Sorry Whirls, I live in Newbury and the traffic now is nothing like the pre-bypass traffic.

Pre-bypass. it was not unusual to queue all the way along the Newtown straight and traffic would be solid on the Sandleford Link. Southbound traffic started queing well north of the current Vodafine roundabout.

There is a little congestion in either direction at the Sainsbury's roundabout, but suprisingly this flows very well when the traffic lights have failed. This congestion could easily be removed by building a two-lane flyover for light traffic going straight north-south or south-north.

Whirlygig
27th Sep 2005, 10:45
patdavies, I only moved three months ago so I'm not that out of date. I lived in Compton and came down the B4009 to the town centre - THAT queue was as bad, if not worse, than 10 years ago!! Trust me!!

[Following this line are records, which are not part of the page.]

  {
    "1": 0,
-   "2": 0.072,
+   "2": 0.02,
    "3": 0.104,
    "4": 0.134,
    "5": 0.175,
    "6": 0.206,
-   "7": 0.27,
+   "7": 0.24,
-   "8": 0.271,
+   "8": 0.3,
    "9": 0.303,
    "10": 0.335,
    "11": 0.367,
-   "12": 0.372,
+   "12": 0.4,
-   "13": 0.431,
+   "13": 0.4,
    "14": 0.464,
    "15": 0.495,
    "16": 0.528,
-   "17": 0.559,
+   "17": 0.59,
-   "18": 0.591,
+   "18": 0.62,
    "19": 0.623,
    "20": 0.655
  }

All the Newbury Bypass did was shove the traffic problem north to the A34/M4 junction. They solved that by constructing an underpass. This will then shove the traffic problem to the next bottleneck which is probably Oxford/Bicester. Much of the original trafiic problem in Newbury occurred after the construction of Twyford Down cutting and demolition of the Hockley Lights near Winchester (which pushed the problem north to us!).

There ain't no easy solution to traffic congestion but, I would suggest that instead of starting with pricing, we start with employers' attitudes and ethics with respect to current work practices.

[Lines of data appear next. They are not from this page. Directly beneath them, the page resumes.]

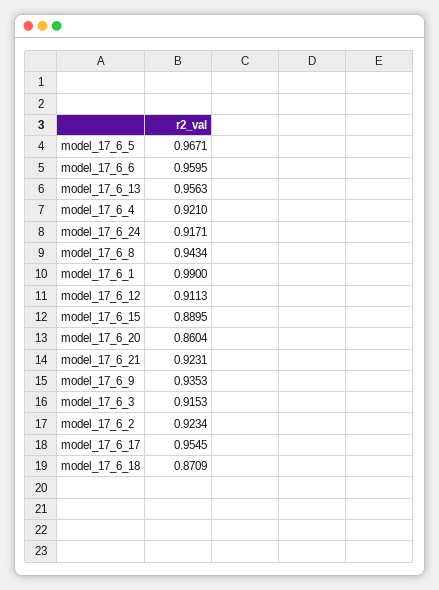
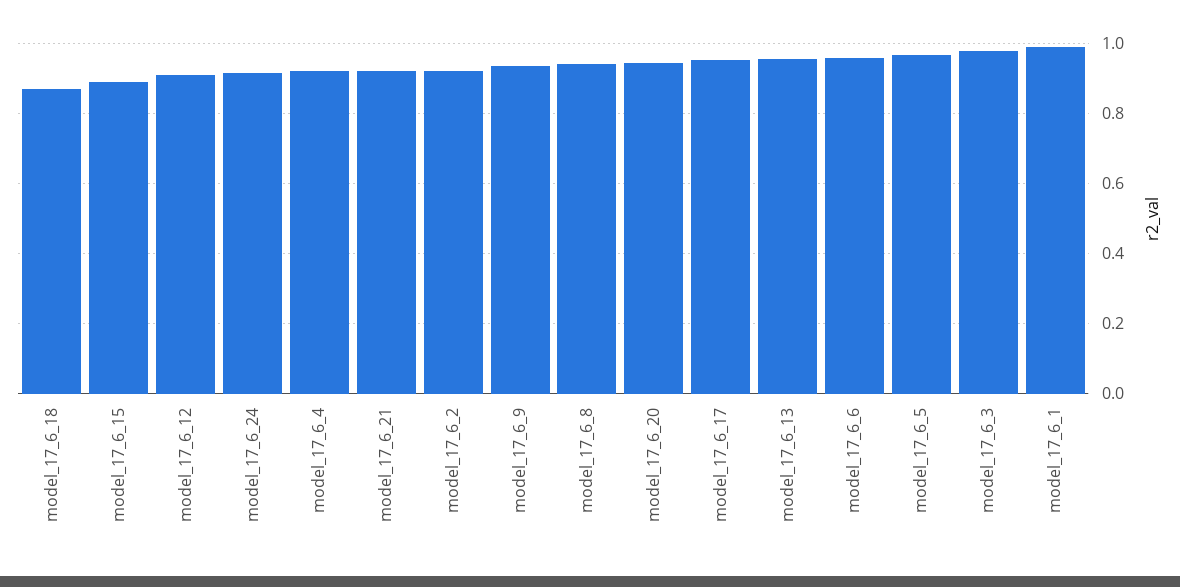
  {
    "model_17_6_5": 0.9671,
    "model_17_6_6": 0.9595,
    "model_17_6_13": 0.9563,
    "model_17_6_4": 0.921,
    "model_17_6_24": 0.9171,
    "model_17_6_8": 0.9434,
    "model_17_6_1": 0.99,
    "model_17_6_12": 0.9113,
    "model_17_6_15": 0.8895,
-   "model_17_6_20": 0.8604,
+   "model_17_6_20": 0.94,
    "model_17_6_21": 0.9231,
    "model_17_6_9": 0.9353,
-   "model_17_6_3": 0.9153,
+   "model_17_6_3": 0.98,
    "model_17_6_2": 0.9234,
    "model_17_6_17": 0.9545,
    "model_17_6_18": 0.8709
  }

Whilst companies still insist on being based in London or the South-East, then there will always be congestion in that City. There seems to be a penchant for businesses all being in the same location; business parks, trading estates etc. Retail parks out of town etc. Plus, of course, larger housing estates. So you drive from your housing estate to your business park and, at lunchtime, you drive from your business park to the retail park to get your lunch etc. I have found that many of these places are quite difficult and dangerous to walk around as they no longer cater for pedestrians. Now, where does that remind me of? Oh yeah... the USA!!

Cheers

Whirls

eal401
27th Sep 2005, 12:08
Much of the original trafiic problem in Newbury occurred after the construction of Twyford Down cutting and demolition of the Hockley Lights near Winchester (which pushed the problem north to us!).
Forgive me, but how does removing a hold-up create problems elsewhere? The Twyford Down cutting and the M4/A34 bypass has removed blockages, why would these turn up elsewhere?

Genuine question, I'm not an expert on traffic flow modelling!!